Make signup and cancellation a painless process. Make it as easy as possible to get in — and get out — of your app. It builds trust.
You don't need a manual to use Yahoo or Google or Amazon. So why can't you build a product that doesn't require a manual? Strive to build a tool that requires zero training. How do you do this? Well, as we've mentioned before, you start by keeping everything simple. The less complex your app is, the less you'll need to help people out of the weeds. After that, a great way to preempt support is by using inline help and FAQs at potential points of confusion.
More mature doesn't have to mean more complicated. As things progress, don't be afraid to resist bloat. The temptation will be to scale up. But it doesn't have to be that way. Just because something gets older and more mature, doesn't mean it needs to get more complicated. Don't inflate just for the sake of inflating. That's how apps get bloated.

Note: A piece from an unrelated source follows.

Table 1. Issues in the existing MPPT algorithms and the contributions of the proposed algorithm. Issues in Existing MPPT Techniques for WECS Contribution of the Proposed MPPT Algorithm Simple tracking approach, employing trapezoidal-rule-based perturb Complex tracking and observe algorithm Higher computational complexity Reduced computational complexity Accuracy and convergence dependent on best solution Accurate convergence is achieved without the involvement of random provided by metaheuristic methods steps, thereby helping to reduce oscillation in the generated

Ignore details early on and work from large to small. Success and satisfaction are in the details. However, success isn't the only thing you'll find in the details. You'll also find stagnation, disagreement, meetings, and delays. These things can kill morale and lower your chances of success. Don't worry about the size of your headline font in week one. You don't need to nail that perfect shade of green in week two. You don't need to move that "submit" button three pixels to the right in week three. Just get the stuff on the page for now. Then use it. Make sure it works. Later on you can adjust and perfect it.
Figuring out what product you’re going to build is an exercise in working through the research you’ve gathered, empathizing with your audience, and deciding on what you can uniquely create that’ll solve the problems you’ve found. But it’s also an exercise in deciding how big the team is and who’s on it. Jeff Bezos of Amazon famously coined a term for teams of this size: the “two-pizza team." In other words, if the number of people on a team can’t be fed by two pizzas, then it’s too big. The larger a group gets, the more “process problems” a group faces. This requires increased communication and can slow down decision making.
Talking to users
Many founders will only talk to the most active users of their product. However, one of the most valuable things you should do is talk to people who decided not to continue using your product and/or use a competitor product. The people people who have chosen to not use your product—especially if they deliberately looked at, decided it sucked, and went somewhere else—are some of the best people to talk to because they know what’s wrong with it.